═══ Passage given

United States District Court, D. Arizona

May 19, 2014

David Bryant, et al., Plaintiffs,
The City of Goodyear, et al., Defendants.


JAMES A. TEILBORG, Senior District Judge.

Pending before the Court is Defendants' Motion for Summary Judgment (Doc. 116). The Court now rules on the motion.

I. Background

The following basic facts surrounding this case are undisputed. Plaintiff David Bryant ("Bryant") was a sergeant with the Goodyear Police Department's ("GPD") Street Crimes Unit ("SCU"). In November 2010, the GPD initiated an investigation of Bryant for alleged discrepancies between Bryant's reported hours worked and the time he actually worked. The investigation arose when Bryant's squad members allegedly reported that Bryant had instructed them to report ten hours worked on November 9, 2010 but they had only worked five hours that day. Bryant reported on his own timesheet for that day that he had worked ten hours, but according to Defendants, had only worked five hours. (Doc. 117-3 at 20-21, 23-24).

Sergeant Jeff Rogers was assigned to conduct an internal investigation into the SCU squad members' claims.[1] Rogers obtained summary reports of timesheets for SCU squad members, copies of their original timesheets and timesheet corrections, and reports of starting and ending times as recorded by radio operators in Computer Aided Dispatch ("CAD"). Rogers found what he termed a "large discrepancy" between Bryant's timesheets and CAD logs, but no significant discrepancy in the records of the other four SCU squad members. (Doc. 117-4 at 3). Rogers recommended that Bryant be criminally investigated.

══════

-- Given instruction A --
Locate each line of the records that contains the string "italic", and copy every such line.
The court opinion above has no connection to the records that come next.

═══ Data provided

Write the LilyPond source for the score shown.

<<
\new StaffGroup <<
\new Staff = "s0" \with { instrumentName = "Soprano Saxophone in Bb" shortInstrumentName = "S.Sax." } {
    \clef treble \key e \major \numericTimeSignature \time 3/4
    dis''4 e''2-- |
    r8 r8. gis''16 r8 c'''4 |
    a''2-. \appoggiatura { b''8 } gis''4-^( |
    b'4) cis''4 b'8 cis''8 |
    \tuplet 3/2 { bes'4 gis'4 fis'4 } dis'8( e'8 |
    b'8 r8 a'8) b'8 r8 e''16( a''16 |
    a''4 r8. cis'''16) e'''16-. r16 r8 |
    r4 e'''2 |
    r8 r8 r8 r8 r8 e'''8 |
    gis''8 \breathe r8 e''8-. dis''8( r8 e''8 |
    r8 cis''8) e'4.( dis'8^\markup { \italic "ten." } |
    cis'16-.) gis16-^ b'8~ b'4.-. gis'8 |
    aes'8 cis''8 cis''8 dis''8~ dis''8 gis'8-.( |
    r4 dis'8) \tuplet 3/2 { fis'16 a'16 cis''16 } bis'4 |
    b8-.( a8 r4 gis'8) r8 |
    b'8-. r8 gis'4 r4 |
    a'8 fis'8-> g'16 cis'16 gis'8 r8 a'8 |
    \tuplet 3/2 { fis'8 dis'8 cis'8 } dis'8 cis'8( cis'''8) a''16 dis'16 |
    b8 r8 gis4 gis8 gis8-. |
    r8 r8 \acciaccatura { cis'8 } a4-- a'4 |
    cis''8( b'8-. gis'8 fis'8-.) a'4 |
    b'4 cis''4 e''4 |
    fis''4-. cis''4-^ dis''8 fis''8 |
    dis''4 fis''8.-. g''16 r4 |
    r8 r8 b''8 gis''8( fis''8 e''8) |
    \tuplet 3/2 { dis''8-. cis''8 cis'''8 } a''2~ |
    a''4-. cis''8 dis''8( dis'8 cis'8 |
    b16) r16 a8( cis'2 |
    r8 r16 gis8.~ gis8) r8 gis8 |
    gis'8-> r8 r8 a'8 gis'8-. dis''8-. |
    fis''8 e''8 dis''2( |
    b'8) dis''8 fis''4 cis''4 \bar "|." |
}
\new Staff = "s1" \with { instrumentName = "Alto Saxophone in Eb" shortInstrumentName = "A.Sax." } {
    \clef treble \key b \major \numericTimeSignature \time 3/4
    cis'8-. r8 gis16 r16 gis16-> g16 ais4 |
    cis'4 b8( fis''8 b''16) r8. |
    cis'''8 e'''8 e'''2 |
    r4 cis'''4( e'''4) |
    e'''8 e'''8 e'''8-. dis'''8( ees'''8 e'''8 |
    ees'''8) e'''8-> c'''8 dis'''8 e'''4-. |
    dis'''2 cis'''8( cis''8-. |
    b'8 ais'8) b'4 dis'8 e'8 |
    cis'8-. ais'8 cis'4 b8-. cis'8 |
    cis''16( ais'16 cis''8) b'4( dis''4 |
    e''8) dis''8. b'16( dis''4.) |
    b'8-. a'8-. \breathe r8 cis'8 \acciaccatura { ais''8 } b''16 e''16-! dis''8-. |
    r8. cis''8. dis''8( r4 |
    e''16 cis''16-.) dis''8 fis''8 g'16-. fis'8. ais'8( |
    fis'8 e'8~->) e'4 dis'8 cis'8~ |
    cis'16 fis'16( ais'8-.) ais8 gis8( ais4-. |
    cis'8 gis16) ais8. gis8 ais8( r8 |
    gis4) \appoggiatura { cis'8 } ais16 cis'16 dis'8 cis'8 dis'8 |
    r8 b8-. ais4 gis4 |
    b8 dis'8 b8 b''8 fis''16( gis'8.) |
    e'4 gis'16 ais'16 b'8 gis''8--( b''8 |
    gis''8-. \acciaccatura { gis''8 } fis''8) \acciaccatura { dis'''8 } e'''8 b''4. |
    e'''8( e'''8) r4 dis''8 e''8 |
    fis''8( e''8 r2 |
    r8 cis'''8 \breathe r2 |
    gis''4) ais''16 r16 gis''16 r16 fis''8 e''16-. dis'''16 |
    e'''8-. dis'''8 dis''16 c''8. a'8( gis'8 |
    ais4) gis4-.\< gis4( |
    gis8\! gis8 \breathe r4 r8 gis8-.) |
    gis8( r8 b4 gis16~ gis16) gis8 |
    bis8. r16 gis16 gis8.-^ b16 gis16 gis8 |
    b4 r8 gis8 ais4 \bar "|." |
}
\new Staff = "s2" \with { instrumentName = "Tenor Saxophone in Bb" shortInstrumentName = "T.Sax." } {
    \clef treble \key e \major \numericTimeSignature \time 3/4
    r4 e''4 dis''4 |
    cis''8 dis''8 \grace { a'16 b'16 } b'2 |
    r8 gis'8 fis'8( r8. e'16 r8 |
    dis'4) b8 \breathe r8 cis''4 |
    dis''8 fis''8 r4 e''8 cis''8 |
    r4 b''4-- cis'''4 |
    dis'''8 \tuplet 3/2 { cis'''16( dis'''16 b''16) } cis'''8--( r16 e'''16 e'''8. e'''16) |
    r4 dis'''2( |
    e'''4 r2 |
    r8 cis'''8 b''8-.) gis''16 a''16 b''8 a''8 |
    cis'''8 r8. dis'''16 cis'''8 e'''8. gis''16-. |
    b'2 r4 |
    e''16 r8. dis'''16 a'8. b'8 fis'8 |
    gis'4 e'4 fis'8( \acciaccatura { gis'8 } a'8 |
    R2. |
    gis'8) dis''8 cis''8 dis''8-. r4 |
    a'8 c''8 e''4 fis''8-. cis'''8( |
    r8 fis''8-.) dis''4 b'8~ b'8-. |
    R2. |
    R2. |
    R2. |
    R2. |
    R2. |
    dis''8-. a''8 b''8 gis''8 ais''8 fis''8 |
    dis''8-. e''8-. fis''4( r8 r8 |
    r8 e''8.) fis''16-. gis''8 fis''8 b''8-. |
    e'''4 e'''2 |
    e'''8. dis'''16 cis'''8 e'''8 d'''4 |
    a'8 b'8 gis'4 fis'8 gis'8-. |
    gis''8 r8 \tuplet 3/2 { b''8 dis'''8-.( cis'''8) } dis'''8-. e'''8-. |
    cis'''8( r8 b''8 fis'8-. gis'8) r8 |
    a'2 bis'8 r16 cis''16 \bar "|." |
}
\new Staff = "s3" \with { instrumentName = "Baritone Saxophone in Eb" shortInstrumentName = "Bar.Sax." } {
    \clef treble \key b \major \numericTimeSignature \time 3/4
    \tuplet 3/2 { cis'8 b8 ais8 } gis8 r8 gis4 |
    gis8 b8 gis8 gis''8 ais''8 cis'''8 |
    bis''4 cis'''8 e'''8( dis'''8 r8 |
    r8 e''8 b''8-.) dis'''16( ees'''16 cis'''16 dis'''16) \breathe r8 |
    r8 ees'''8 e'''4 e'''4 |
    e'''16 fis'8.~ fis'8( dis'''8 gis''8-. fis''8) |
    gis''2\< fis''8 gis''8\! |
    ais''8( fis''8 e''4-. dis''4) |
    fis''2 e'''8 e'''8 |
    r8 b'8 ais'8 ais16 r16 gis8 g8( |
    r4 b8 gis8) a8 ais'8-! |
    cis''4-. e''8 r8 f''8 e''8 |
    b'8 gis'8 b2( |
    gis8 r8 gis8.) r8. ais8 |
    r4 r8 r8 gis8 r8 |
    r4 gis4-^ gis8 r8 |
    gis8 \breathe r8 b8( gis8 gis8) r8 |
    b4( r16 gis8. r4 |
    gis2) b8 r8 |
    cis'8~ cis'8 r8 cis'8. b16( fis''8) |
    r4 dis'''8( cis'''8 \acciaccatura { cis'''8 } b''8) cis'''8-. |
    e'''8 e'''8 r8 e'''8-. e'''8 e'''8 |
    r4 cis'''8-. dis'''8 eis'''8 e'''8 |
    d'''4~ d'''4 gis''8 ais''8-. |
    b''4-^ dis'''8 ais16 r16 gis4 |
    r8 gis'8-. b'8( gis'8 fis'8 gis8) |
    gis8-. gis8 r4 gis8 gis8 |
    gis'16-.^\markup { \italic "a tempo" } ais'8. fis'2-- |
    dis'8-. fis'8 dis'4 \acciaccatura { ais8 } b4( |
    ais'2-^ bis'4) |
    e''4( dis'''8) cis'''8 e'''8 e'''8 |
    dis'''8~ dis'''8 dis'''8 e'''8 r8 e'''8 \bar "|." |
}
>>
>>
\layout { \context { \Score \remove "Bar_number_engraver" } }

══════

-- Given instruction B --
Set down the court opinion from above in full, with no changes.

-- Expected output A --
    r8 cis''8) e'4.( dis'8^\markup { \italic "ten." } |
    gis'16-.^\markup { \italic "a tempo" } ais'8. fis'2-- |

-- Expected output B --
United States District Court, D. Arizona

May 19, 2014

David Bryant, et al., Plaintiffs,
The City of Goodyear, et al., Defendants.


JAMES A. TEILBORG, Senior District Judge.

Pending before the Court is Defendants' Motion for Summary Judgment (Doc. 116). The Court now rules on the motion.

I. Background

The following basic facts surrounding this case are undisputed. Plaintiff David Bryant ("Bryant") was a sergeant with the Goodyear Police Department's ("GPD") Street Crimes Unit ("SCU"). In November 2010, the GPD initiated an investigation of Bryant for alleged discrepancies between Bryant's reported hours worked and the time he actually worked. The investigation arose when Bryant's squad members allegedly reported that Bryant had instructed them to report ten hours worked on November 9, 2010 but they had only worked five hours that day. Bryant reported on his own timesheet for that day that he had worked ten hours, but according to Defendants, had only worked five hours. (Doc. 117-3 at 20-21, 23-24).

Sergeant Jeff Rogers was assigned to conduct an internal investigation into the SCU squad members' claims.[1] Rogers obtained summary reports of timesheets for SCU squad members, copies of their original timesheets and timesheet corrections, and reports of starting and ending times as recorded by radio operators in Computer Aided Dispatch ("CAD"). Rogers found what he termed a "large discrepancy" between Bryant's timesheets and CAD logs, but no significant discrepancy in the records of the other four SCU squad members. (Doc. 117-4 at 3). Rogers recommended that Bryant be criminally investigated.